Palladius, The Lausiac History, translated and annotated by Robert T. Meyer (New York: Paulist Presss, 1964), 265pp.
The Lausiac History by Palladius (c. 365–431) is one of a handful of important texts from which we gain an eyewitness knowledge of early Egyptian monasticism. The text gets its name from the person to whom it is dedicated; Lausus was a chamberlain for the emperor Theodosius II. Palladius himself had been a pupil of the famous desert dweller Evagrius of Pontus.

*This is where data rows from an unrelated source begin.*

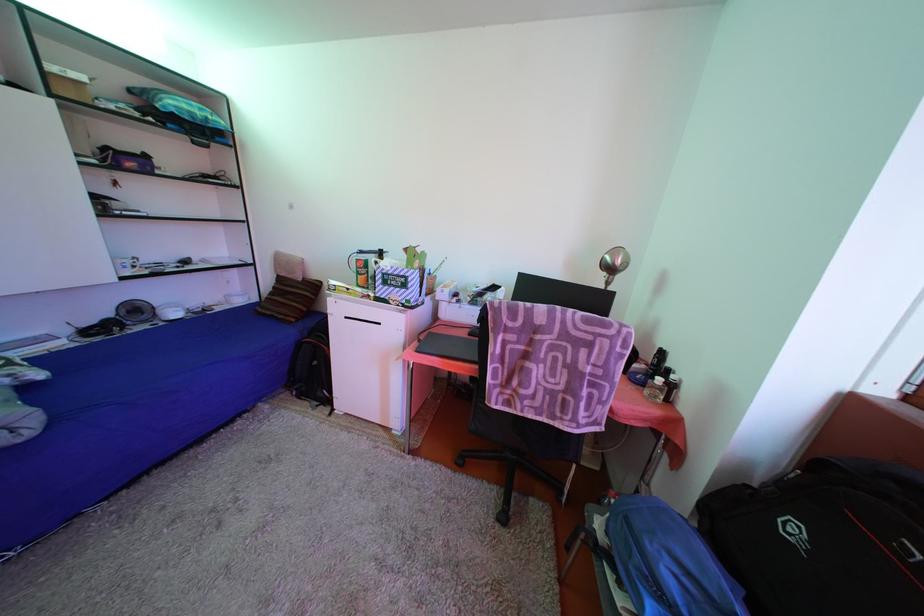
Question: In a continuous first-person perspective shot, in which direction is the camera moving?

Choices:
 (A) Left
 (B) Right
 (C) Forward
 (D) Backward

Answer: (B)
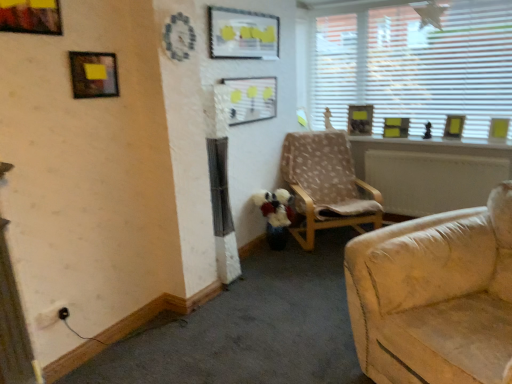
Question: Would you say metallic gold picture frame at upper left, which is the 1th picture frame from front to back, is outside matte plastic picture frame at upper center, acting as the third picture frame starting from the front?

Choices:
 (A) yes
 (B) no

Answer: (A)

Question: Is metallic gold picture frame at upper left, the eighth picture frame when ordered from right to left, bigger than matte plastic picture frame at upper center, which is the 6th picture frame in right-to-left order?

Choices:
 (A) no
 (B) yes

Answer: (A)

Question: Is metallic gold picture frame at upper left, the eighth picture frame when ordered from right to left, to the left of matte plastic picture frame at upper center, which is counted as the 6th picture frame, starting from the back, from the viewer's perspective?

Choices:
 (A) no
 (B) yes

Answer: (B)

Question: Would you say matte plastic picture frame at upper center, which is the 6th picture frame in right-to-left order, is part of metallic gold picture frame at upper left, the eighth picture frame when ordered from right to left,'s contents?

Choices:
 (A) no
 (B) yes

Answer: (A)

Question: Does metallic gold picture frame at upper left, which is the 1th picture frame from front to back, have a lesser height compared to matte plastic picture frame at upper center, which is the 6th picture frame in right-to-left order?

Choices:
 (A) yes
 (B) no

Answer: (A)

Question: In terms of size, does metallic gold picture frame at upper left, which is the 1th picture frame from front to back, appear bigger or smaller than black plastic electric outlet at lower left?

Choices:
 (A) big
 (B) small

Answer: (A)

Question: From the image's perspective, is metallic gold picture frame at upper left, which is the 1th picture frame from front to back, located above or below black plastic electric outlet at lower left?

Choices:
 (A) above
 (B) below

Answer: (A)

Question: Considering the positions of metallic gold picture frame at upper left, which is the 1th picture frame from front to back, and black plastic electric outlet at lower left in the image, is metallic gold picture frame at upper left, which is the 1th picture frame from front to back, taller or shorter than black plastic electric outlet at lower left?

Choices:
 (A) tall
 (B) short

Answer: (A)

Question: Would you say metallic gold picture frame at upper left, which is the 1th picture frame from front to back, is to the left or to the right of black plastic electric outlet at lower left in the picture?

Choices:
 (A) right
 (B) left

Answer: (A)

Question: From the image's perspective, relative to matte black picture frame at upper left, the 7th picture frame positioned from the right, is white blinds at upper right above or below?

Choices:
 (A) below
 (B) above

Answer: (B)

Question: Is point (346, 69) positioned closer to the camera than point (111, 94)?

Choices:
 (A) closer
 (B) farther

Answer: (B)

Question: Is white blinds at upper right in front of or behind matte black picture frame at upper left, the 7th picture frame positioned from the right, in the image?

Choices:
 (A) behind
 (B) front

Answer: (A)

Question: Considering the positions of white blinds at upper right and matte black picture frame at upper left, the second picture frame in the left-to-right sequence, in the image, is white blinds at upper right wider or thinner than matte black picture frame at upper left, the second picture frame in the left-to-right sequence,?

Choices:
 (A) wide
 (B) thin

Answer: (B)

Question: Is matte plastic picture frame at center, which is the fifth picture frame in right-to-left order, taller or shorter than white blinds at upper right?

Choices:
 (A) tall
 (B) short

Answer: (B)

Question: Is matte plastic picture frame at center, which is the fifth picture frame in right-to-left order, bigger or smaller than white blinds at upper right?

Choices:
 (A) small
 (B) big

Answer: (A)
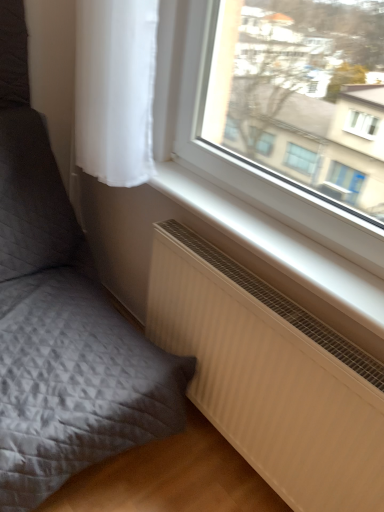
Question: In terms of size, does white matte window sill at lower center appear bigger or smaller than matte gray cushion at lower left?

Choices:
 (A) big
 (B) small

Answer: (B)

Question: Considering the positions of white matte window sill at lower center and matte gray cushion at lower left in the image, is white matte window sill at lower center wider or thinner than matte gray cushion at lower left?

Choices:
 (A) thin
 (B) wide

Answer: (A)

Question: Considering the real-world distances, which object is closest to the white ribbed radiator at lower right?

Choices:
 (A) white sheer curtain at upper left
 (B) matte gray cushion at lower left
 (C) white matte window sill at lower center

Answer: (C)

Question: Which object is the closest to the white sheer curtain at upper left?

Choices:
 (A) white matte window sill at lower center
 (B) matte gray cushion at lower left
 (C) white ribbed radiator at lower right

Answer: (A)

Similar in style and content to the Lives of the Desert Fathers written in the late fourth century, the Lausiac History contains seventy-one biographical "chapters" on desert ascetics in Egypt, Palestine, Syria and even Asia Minor.

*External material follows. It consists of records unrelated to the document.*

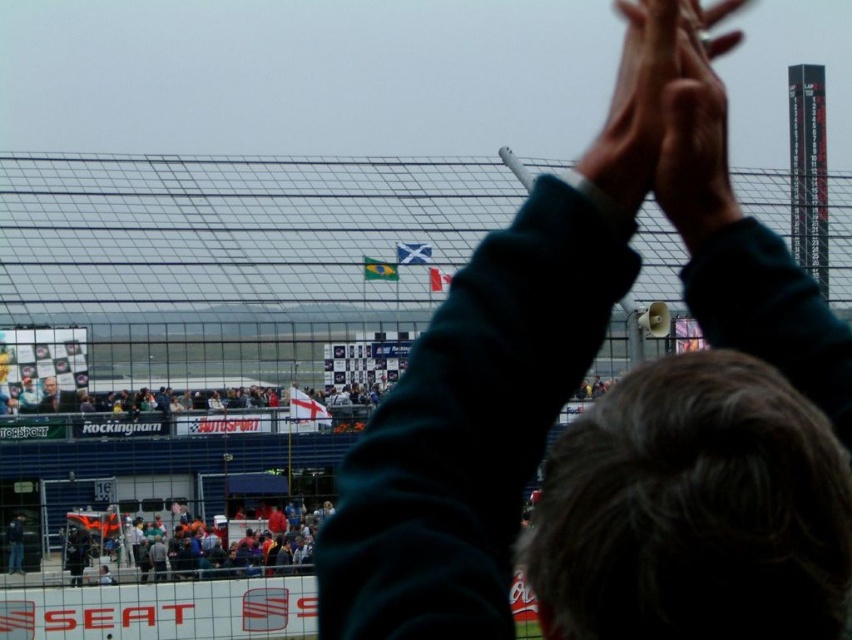
Question: Which point is farther from the camera taking this photo?

Choices:
 (A) (642, 172)
 (B) (421, 468)
 (C) (248, 566)
 (D) (56, 406)

Answer: (D)

Question: Is smooth skin hands at upper center wider than smooth skin face at upper left?

Choices:
 (A) no
 (B) yes

Answer: (B)

Question: Which of these objects is positioned farthest from the multicolored fabric crowd at lower center?

Choices:
 (A) dark green sweater at upper center
 (B) smooth skin face at upper left

Answer: (A)

Question: Which of the following is the farthest from the observer?

Choices:
 (A) (649, 72)
 (B) (110, 570)
 (C) (585, 468)
 (D) (65, 403)

Answer: (D)

Question: Can you confirm if dark green sweater at upper center is wider than multicolored fabric crowd at lower center?

Choices:
 (A) no
 (B) yes

Answer: (B)

Question: Does smooth skin hands at upper center appear over smooth skin face at upper left?

Choices:
 (A) yes
 (B) no

Answer: (A)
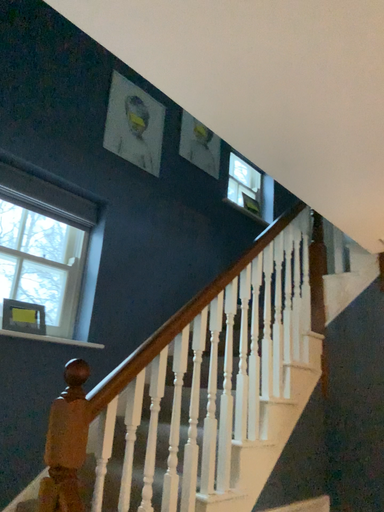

The text is written for us, says Palladius, so that we might "emulate and imitate" those early monks in their journey to the kingdom of heaven. But his very first paragraph includes a startling addition. He records the lives of not only the desert fathers but also of the desert mothers or ammas. "It is written also to commemorate women far advanced in years and illustrious God-inspired mothers who have performed feats of virtuous asceticism in strong and perfect intention, as exemplars and models for those women who wish to wear the crown of self-abnegation and chastity." These "holy highborn women," writes Palladius, "lived the best and loftiest lives." Unlike the Lives of the Desert Fathers, Palladius introduces us to several dozen women renunciants.
One writer speaks of the "huge silence" of the desert, but the Lausiac History also demonstrates the sheer scale and scope of early monasticism. There were hundreds of hermitages, large and small, that served tens of thousands of mothers and fathers. Palladius describes their bustling bakeries, tailors, metal workers, shoemakers, weavers, gardeners, carpenters, camel drivers, doctors, fullers, scribes, liturgies, and steady stream of visitors: "They work at every sort of handicraft and from their surplus they provide for the monasteries of women and the prison." Former slaves, extraordinarily wealthy women like Melania, the blind Didymus, learned scholars, business merchants, a cripple named Eulogius, a rustic herdsman named Paul, palace dignitaries like Innocent, a robber named Capiton — all these and many more grace these pages. They witness to a way of life that feels both strangely ancient but nevertheless attractive, renouncing all in order to gain all.